Challenging Heights petitions AfCFTA over human trafficking –

Challenging Heights, a non-governmental organization (NGO), has filed a petition in the Africa Continental Free Trade Area (AfCFTA) over human trafficking and modern-day slavery in the supply chains of companies participating in the AfCFTA.

The petition was submitted to the AfCFTA Secretary-General through the AfCFTA Secretariat, urging the organization to address human rights issues, particularly human trafficking, modern slavery, forced labor, and disruption of the company’s supply and value chains. extent of other human rights abuses in

Challenging Heights says this is to avoid the risks of international product sanctions, as well as enhance international consumer and investment confidence in participating companies under the AfCFTA agreement.

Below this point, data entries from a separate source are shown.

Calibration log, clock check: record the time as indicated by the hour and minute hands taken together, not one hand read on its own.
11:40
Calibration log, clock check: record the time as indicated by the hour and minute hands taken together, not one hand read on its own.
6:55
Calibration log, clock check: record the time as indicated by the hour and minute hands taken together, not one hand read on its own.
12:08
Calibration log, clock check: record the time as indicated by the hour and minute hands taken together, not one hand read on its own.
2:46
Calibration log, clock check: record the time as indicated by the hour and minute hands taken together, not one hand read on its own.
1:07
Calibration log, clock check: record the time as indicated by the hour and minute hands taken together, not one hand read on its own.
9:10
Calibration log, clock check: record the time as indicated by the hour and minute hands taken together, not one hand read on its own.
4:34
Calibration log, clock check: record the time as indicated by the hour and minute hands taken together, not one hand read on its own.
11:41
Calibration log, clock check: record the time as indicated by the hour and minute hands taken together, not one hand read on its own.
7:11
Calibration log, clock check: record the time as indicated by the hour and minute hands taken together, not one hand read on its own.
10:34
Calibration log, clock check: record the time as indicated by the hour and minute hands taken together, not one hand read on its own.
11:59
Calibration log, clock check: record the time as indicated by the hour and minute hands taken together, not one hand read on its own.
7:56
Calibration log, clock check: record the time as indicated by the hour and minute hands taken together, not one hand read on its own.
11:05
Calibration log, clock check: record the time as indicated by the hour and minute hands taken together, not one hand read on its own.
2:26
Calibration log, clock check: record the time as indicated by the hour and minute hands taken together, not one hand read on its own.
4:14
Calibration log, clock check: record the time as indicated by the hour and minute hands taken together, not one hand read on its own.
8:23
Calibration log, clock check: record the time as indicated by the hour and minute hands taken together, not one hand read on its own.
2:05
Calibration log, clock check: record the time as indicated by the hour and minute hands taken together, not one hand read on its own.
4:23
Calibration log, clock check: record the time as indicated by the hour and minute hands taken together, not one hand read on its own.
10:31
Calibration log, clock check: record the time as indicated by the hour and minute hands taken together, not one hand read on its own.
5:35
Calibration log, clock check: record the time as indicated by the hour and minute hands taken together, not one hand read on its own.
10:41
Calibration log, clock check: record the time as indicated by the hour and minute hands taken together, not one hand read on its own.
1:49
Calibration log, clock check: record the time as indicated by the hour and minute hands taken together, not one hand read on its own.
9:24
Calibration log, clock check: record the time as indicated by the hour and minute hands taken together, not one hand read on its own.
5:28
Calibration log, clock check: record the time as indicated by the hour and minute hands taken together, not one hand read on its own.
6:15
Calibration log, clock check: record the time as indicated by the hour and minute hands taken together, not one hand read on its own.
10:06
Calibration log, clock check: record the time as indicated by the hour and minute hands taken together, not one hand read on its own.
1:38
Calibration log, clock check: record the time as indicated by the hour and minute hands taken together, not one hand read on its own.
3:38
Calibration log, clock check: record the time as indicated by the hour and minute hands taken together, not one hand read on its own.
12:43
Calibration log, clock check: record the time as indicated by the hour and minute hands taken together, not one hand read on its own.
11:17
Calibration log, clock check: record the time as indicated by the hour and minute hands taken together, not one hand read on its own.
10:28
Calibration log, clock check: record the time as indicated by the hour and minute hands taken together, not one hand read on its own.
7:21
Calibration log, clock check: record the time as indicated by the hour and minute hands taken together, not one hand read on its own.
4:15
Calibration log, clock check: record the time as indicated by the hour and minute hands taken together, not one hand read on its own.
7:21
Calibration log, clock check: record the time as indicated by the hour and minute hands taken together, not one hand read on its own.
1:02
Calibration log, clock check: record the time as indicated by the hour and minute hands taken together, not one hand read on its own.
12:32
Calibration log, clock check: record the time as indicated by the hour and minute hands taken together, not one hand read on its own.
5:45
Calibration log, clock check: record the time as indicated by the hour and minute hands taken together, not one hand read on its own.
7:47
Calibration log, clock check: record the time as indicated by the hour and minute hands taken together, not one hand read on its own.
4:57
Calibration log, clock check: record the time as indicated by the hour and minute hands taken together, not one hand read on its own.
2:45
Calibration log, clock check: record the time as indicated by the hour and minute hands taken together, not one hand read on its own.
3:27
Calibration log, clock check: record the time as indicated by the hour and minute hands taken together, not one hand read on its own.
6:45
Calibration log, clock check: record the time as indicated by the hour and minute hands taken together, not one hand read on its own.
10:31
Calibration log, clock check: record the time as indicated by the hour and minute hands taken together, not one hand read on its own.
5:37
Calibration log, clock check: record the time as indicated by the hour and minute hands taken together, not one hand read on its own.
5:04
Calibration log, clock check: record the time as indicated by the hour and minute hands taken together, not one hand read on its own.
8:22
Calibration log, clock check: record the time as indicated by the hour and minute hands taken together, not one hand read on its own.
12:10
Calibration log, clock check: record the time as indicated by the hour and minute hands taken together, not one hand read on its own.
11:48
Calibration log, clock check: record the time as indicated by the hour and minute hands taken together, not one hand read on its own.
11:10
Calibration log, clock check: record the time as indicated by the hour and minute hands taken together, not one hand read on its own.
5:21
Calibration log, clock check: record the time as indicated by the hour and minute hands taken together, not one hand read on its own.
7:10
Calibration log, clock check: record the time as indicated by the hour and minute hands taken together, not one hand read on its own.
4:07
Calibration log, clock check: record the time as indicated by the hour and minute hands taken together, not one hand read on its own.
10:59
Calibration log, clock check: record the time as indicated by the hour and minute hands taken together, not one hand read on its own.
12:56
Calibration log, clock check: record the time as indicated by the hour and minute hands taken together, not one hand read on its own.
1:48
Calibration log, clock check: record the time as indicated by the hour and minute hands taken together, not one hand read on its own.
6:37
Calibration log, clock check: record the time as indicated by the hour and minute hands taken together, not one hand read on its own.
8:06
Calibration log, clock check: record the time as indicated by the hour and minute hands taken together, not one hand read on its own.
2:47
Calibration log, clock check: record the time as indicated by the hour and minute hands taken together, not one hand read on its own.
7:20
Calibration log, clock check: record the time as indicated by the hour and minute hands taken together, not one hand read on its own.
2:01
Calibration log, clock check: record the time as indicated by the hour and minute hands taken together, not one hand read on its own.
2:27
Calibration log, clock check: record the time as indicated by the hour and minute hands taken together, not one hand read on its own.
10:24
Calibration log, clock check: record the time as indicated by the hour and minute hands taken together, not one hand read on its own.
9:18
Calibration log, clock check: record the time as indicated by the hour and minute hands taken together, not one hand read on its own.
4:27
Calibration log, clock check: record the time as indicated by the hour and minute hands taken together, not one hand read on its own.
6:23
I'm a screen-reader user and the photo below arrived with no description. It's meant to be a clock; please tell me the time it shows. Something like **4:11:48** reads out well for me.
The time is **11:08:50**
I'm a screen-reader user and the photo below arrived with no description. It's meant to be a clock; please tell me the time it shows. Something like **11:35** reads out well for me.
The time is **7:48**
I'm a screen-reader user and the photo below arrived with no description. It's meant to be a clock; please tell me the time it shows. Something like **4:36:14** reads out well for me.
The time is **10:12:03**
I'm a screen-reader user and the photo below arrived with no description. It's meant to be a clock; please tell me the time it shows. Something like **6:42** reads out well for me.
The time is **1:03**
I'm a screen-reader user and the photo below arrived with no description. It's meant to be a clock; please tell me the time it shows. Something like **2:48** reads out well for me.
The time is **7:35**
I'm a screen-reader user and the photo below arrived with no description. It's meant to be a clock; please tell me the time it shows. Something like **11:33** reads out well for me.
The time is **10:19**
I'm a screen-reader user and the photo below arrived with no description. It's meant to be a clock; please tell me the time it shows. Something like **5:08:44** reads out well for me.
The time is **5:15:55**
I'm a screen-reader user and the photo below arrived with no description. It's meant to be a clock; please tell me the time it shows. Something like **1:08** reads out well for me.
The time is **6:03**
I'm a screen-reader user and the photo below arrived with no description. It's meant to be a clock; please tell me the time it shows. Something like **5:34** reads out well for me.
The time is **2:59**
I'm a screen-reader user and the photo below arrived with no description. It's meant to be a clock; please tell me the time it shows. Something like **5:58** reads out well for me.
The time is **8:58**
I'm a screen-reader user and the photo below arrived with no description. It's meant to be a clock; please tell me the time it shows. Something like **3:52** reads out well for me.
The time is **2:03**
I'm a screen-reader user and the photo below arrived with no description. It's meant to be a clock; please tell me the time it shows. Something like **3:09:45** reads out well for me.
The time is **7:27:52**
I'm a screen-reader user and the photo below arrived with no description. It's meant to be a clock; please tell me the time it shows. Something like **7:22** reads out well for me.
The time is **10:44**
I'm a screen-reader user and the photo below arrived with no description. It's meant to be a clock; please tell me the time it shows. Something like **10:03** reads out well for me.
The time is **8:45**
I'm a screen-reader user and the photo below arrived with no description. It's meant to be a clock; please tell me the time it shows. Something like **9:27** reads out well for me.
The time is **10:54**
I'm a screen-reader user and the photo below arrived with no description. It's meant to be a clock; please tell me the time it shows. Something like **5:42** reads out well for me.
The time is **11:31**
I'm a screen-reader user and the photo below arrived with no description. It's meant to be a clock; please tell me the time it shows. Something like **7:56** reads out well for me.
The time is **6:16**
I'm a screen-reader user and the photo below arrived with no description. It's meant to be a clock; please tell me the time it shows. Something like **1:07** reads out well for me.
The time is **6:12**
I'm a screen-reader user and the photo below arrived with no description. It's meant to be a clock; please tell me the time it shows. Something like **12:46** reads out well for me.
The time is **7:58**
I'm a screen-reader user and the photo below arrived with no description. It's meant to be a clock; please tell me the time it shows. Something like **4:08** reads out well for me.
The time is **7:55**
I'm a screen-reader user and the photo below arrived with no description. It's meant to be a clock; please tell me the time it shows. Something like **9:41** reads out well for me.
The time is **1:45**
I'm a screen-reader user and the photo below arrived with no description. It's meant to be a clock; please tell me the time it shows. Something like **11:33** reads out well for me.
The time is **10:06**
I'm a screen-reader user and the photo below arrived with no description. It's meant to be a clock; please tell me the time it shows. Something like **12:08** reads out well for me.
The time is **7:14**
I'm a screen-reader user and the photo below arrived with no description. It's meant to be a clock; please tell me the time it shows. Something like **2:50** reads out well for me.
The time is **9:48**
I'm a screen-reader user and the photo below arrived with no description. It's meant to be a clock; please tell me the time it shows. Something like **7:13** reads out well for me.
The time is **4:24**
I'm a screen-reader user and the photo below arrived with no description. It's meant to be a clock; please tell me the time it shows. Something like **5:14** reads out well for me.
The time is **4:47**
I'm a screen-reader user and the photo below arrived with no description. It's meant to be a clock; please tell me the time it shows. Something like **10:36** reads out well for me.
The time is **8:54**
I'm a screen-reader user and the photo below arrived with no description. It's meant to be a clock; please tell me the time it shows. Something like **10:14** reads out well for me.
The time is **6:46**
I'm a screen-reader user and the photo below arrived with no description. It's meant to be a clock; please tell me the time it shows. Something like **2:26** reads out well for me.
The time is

The organization’s chief executive officer, James Kofi Annan, says there are currently an estimated 49.6 million people in modern slavery globally, generating more than US$150 billion annually.

James Kofi Annan, CEO of Challenging Heights

Modern slavery, he implies, is prevalent in Africa, affecting more than 27.6 million people (in Africa alone) on any given day, and more than 3.3 million children (ILO, 2022).


The Universal Declaration of Human Rights (UN, 1948) sought to guarantee the rights of all people in the world. Since the declaration, the United Nations has established several protocols and funds to address the issues of human rights violations globally.

About 12 years ago, the United Nations published the United Nations Guiding Principles on Business and Human Rights (UN, 2011). The guiding principles include three fundamental pillars: protect, respect and remedy, detailing concrete and actionable steps for governments and companies to take to meet their obligations to protect human rights in company operations, and if human rights are violated. If so, provide treatment.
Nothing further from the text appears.